Available data.
++++++++++++++++++++
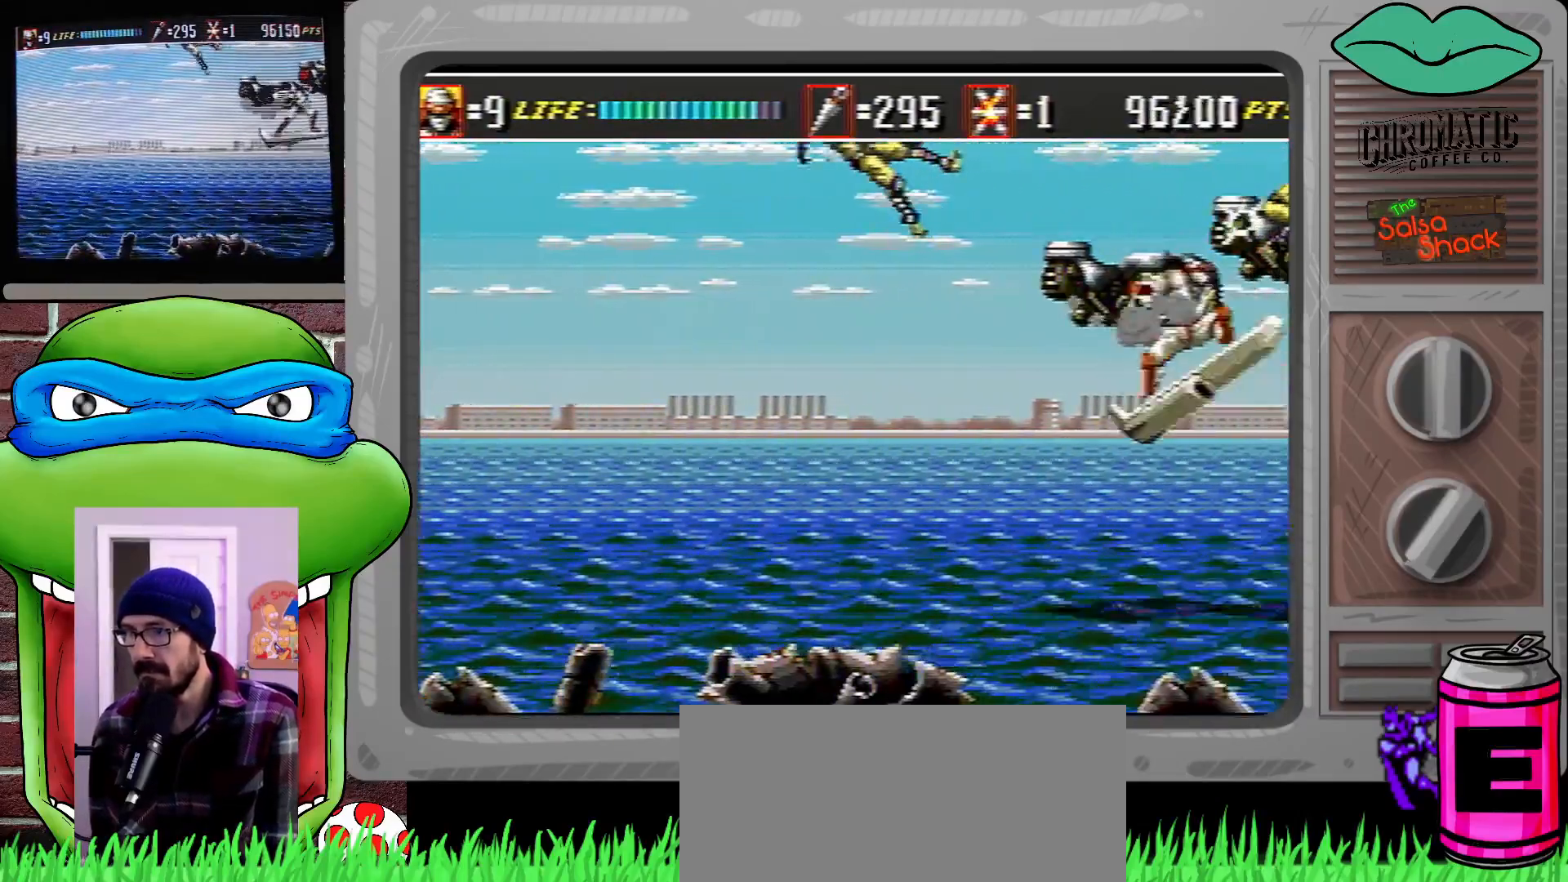
{"buttons": ["C"], "events": [[50, "DPAD_LEFT", "down"], [283, "DPAD_LEFT", "up"], [317, "C", "down"]]}
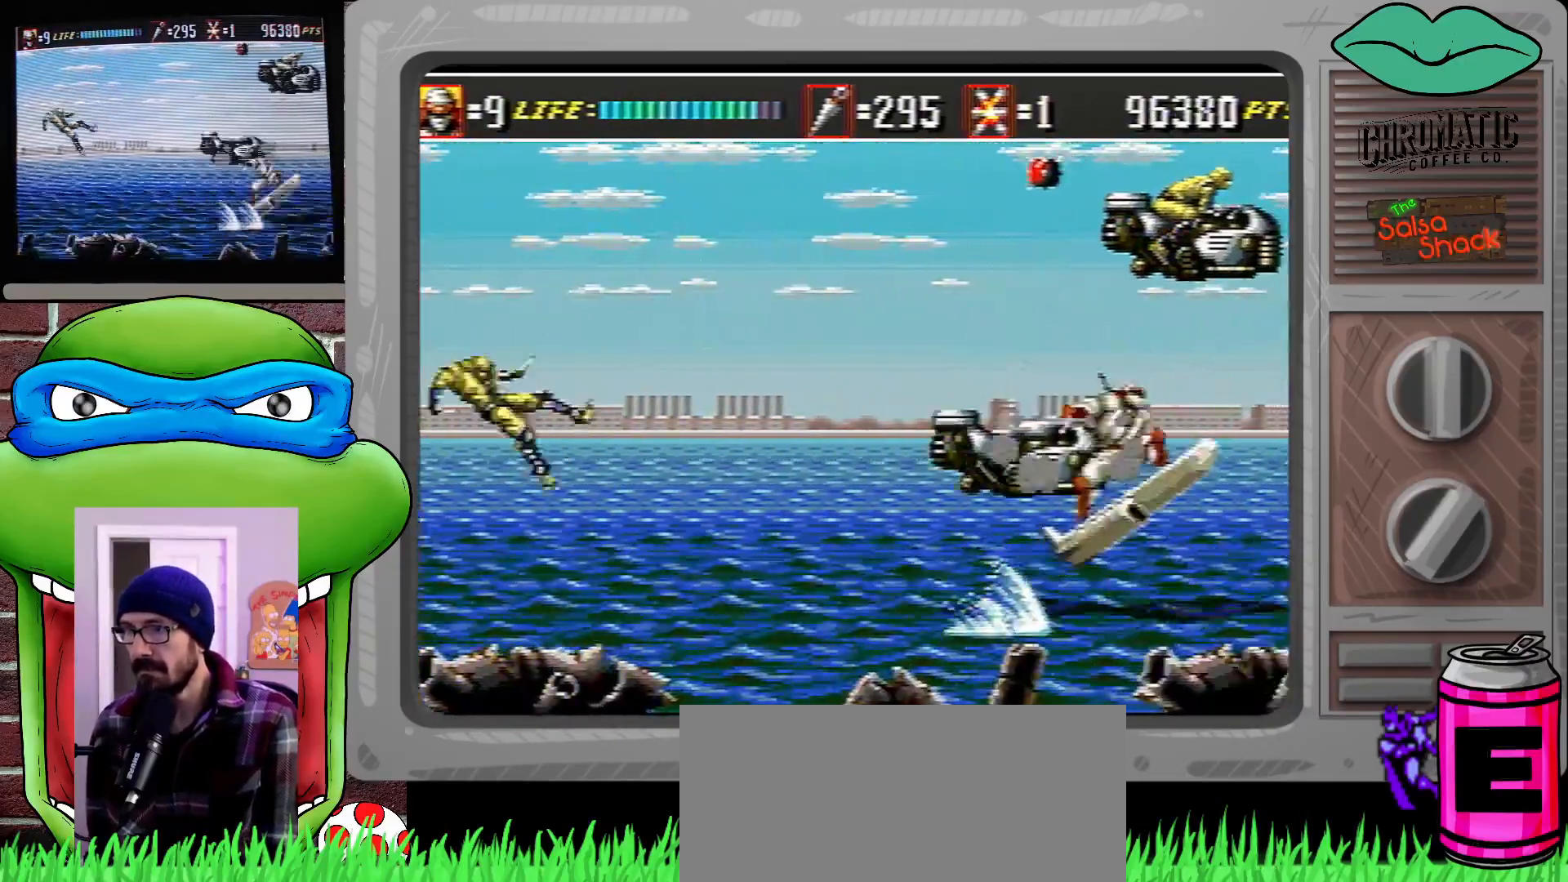
{"buttons": [], "events": [[183, "B", "down"], [283, "B", "up"], [283, "C", "up"], [383, "B", "down"], [450, "B", "up"]]}
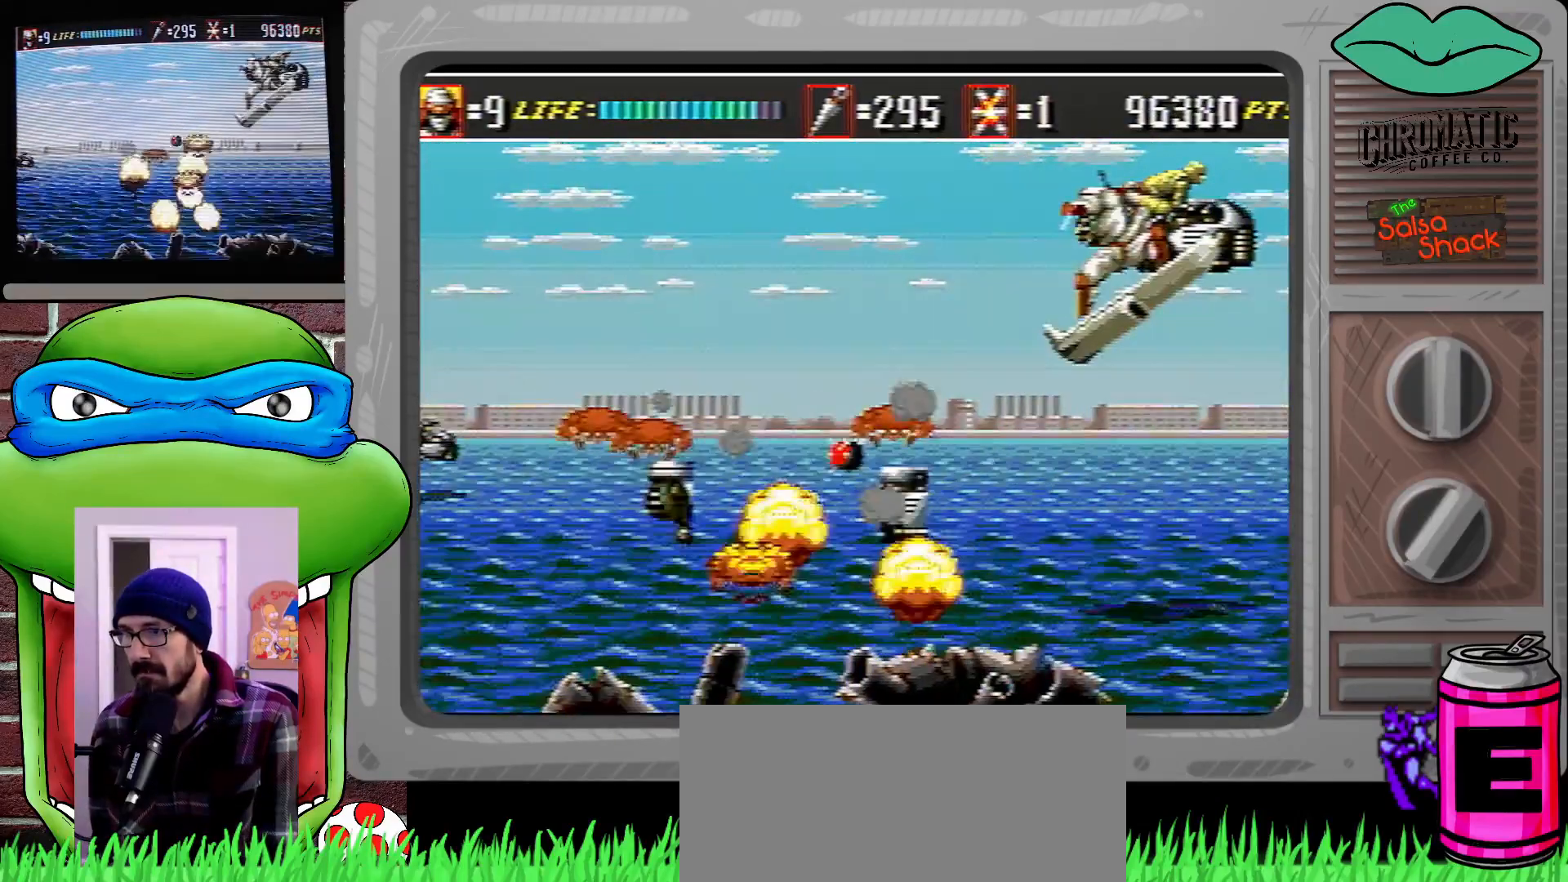
{"buttons": ["DPAD_LEFT"], "events": [[50, "B", "down"], [150, "B", "up"], [283, "DPAD_LEFT", "down"]]}
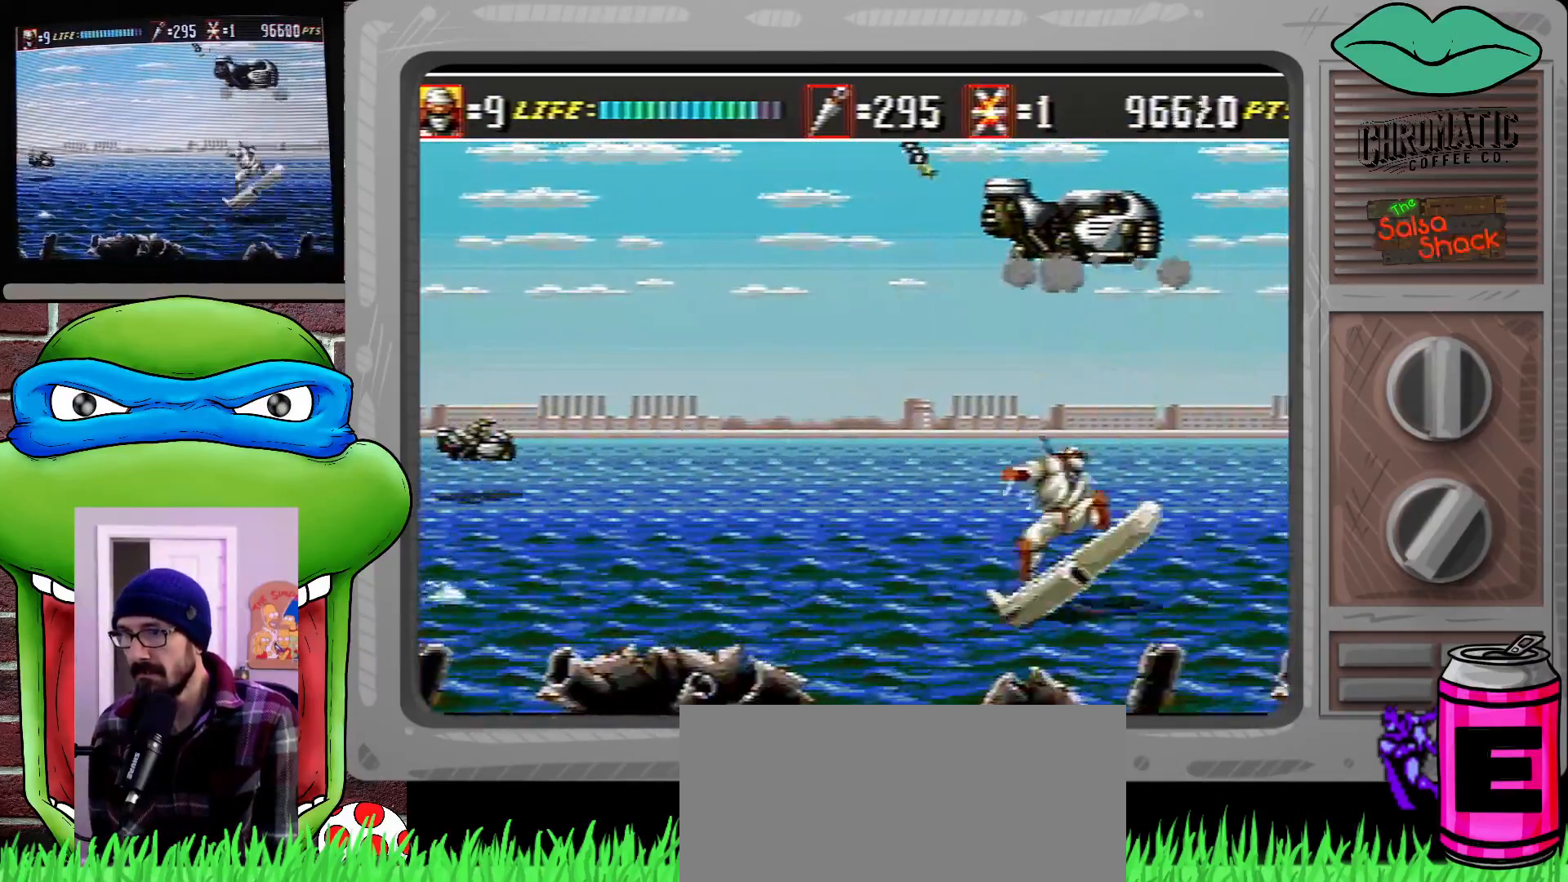
{"buttons": ["DPAD_LEFT"], "events": []}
++++++++++++++++++++
Assigned task.
Reading through the material above, work out how many lines include "down", then state that number alone.

Answer section.
3